Wren Jonathan D, Georgescu Constantin, Giles Cory B, Hennessey Jason
Oklahoma Medical Research Foundation, Oklahoma City, Arthritis and Clinical Immunology Research Program, 825 N.E. 13th Street, Oklahoma City, OK 73104-5005, USA.
University of Oklahoma Health Sciences Center, Department of Biochemistry and Molecular Biology, 940 Stanton L. Young Blvd, OK 73104-5005, USA.
Nucleic Acids Res. 2017 Apr 20;45(7):3627-3633. doi: 10.1093/nar/gkx182.
Scientific Data Analysis Resources (SDARs) such as bioinformatics programs, web servers and databases are integral to modern science, but previous studies have shown that the Uniform Resource Locators (URLs) linking to them decay in a time-dependent manner, with ∼27% decayed to date. Because SDARs are overrepresented among science's most cited papers over the past 20 years, loss of widely used SDARs could be particularly disruptive to scientific research. We identified URLs in MEDLINE abstracts and used crowdsourcing to identify which reported the creation of SDARs. We used the Internet Archive's Wayback Machine to approximate 'death dates' and calculate citations/year over each SDAR's lifespan.
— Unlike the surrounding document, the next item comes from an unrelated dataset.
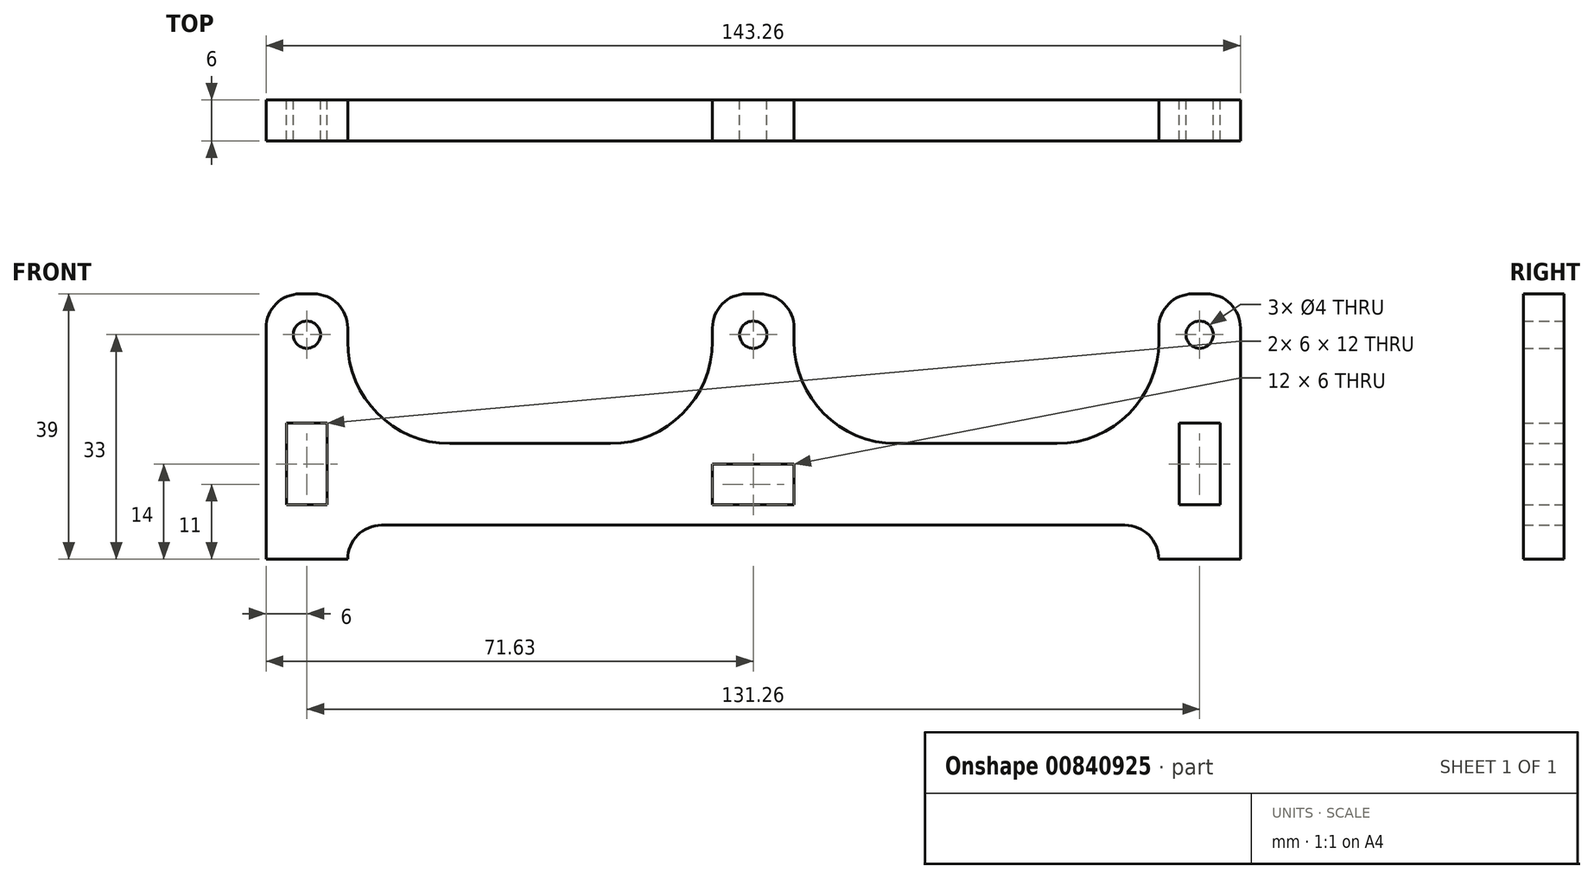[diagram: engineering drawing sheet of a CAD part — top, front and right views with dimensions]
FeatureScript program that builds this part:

At first glance, decayed SDARs did not significantly differ from available SDARs in their average citations per year over their lifespan or journal impact factor (JIF). But the most cited SDARs were 94% likely to be relocated to another URL versus only 34% of uncited ones. Taking relocation into account, we find that citations are the strongest predictors of current online availability after time since publication, and JIF modestly predictive. This suggests that URL decay is a general, persistent phenomenon affecting all URLs, but the most useful/recognized SDARs are more likely to persist.
生物信息学程序、网络服务器和数据库等科学数据分析资源(SDARs)是现代科学不可或缺的一部分,但先前的研究表明,指向这些资源的统一资源定位符(URLs)会随时间衰减,至今约有27%已经失效。由于在过去20年里,科学领域被引用次数最多的论文中,SDARs的占比过高,广泛使用的SDARs的丢失可能会对科学研究造成特别大的干扰。我们在MEDLINE摘要中识别出URLs,并通过众包来确定哪些报道了SDARs的创建。我们使用互联网档案馆的时光机来估算“死亡日期”,并计算每个SDAR生命周期内的年引用量。乍一看,失效的SDARs在其生命周期内的年均引用量或期刊影响因子(JIF)方面与可用的SDARs没有显著差异。但被引用次数最多的SDARs有94%可能会被重新定位到另一个URL,而未被引用的SDARs只有34%会这样。考虑到重新定位因素,我们发现,自发表以来的时间之后,引用量是当前在线可用性的最强预测指标,而JIF的预测作用较小。这表明URL衰减是一个普遍且持续的现象,影响着所有URLs,但最有用/最受认可的SDARs更有可能持续存在。